[[ PASSAGE open ]]

My consultant only gives me three blood readings when I see him, I
know I have to ask for more, my hb, white cell and red cell, In October
my hb was 12, white 34, red 250, I was put on the wait and watch , and
told they did not expect to treat me for a number of years. I have had
regular blood tests, 6 weekly and the only real change in blood counts
is the white which has steadly risen to 45. However, my most obvious
symtom is in the swelling of under arm glands and my spleen. At times
my underarms are so painful I cannot sleep, and my spleen is not
painful but I am aware of the problem. A CT scan showed the swellings
and a cyst on my liver, I was advised not to worry about this.
I have had periods of night sweats - weight lose and lose of appetite,
I could do with loosing a bit of weight!
I recently have begun to get extremely tired, by the afternoon the
settee is calling me for a nap, and I have to obey.
On my last visit to the consultant he said he thought it was time to
treat the CLL to give me a better quality of life, the treatment is to
start on the 7th September FCR. the Rituximab intravenous for approx 6
hours the first treatment and then a second short dose the next day and
the tablets of Fludabine and cycloposphamide for 3 days - the cycle
will be every 28 days for approximately 6 months.

[[ PASSAGE closed ]]

TASKS TO CARRY OUT
1 – Retype the part of the CLL account that starts at the words "I recently have" and stops after "approximately 6 months.".
2 – Extend the CLL account with a few more sentences in the same voice, starting after its last sentence.

[[ DATA open ]]

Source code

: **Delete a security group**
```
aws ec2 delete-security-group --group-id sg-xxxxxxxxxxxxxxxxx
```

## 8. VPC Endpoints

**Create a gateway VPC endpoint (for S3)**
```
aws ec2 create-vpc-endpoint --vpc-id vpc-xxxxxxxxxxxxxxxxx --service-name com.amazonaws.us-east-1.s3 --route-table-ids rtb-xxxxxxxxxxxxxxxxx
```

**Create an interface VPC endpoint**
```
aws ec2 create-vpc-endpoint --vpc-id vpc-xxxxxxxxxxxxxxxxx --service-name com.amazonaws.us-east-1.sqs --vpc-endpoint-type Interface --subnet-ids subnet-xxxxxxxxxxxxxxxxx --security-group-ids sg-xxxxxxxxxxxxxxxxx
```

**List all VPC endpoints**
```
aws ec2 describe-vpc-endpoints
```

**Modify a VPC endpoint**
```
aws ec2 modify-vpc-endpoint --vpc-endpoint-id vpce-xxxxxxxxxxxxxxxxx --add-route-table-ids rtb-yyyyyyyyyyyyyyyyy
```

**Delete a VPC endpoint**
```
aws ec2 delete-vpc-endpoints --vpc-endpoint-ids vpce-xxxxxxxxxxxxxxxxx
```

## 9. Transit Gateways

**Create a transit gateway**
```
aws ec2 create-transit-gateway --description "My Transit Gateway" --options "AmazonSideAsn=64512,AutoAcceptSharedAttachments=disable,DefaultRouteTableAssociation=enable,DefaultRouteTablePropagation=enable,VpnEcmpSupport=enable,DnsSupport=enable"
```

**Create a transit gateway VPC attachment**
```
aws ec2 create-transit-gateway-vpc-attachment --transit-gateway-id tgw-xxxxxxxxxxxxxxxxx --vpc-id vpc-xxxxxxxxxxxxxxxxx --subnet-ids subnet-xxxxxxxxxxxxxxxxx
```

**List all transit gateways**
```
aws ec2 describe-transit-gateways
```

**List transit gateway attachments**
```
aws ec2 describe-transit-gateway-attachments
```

[[ DATA closed ]]

ANSWERS TO THIS EXERCISE
1 –
I recently have begun to get extremely tired, by the afternoon the
settee is calling me for a nap, and I have to obey.
On my last visit to the consultant he said he thought it was time to
treat the CLL to give me a better quality of life, the treatment is to
start on the 7th September FCR. the Rituximab intravenous for approx 6
hours the first treatment and then a second short dose the next day and
the tablets of Fludabine and cycloposphamide for 3 days - the cycle
will be every 28 days for approximately 6 months.

2 –
I am very nervous about starting the treatment, but I so want to be
able to not have the pain of swollen glands everyday all day, I want to
be able to stay up at night after 9pm and I want to be able to put the
CLL to the back of my mind for as long as possible. My husband died in
April 2006 he had cancer but was not diagnosed until it was too late, I
am still grieving for him but I have some very dear friends who I know
will be looking out for me. We have two children (young adults really,
21 and 16 who are very resiliant and as they are young have the ability
to get on with life!!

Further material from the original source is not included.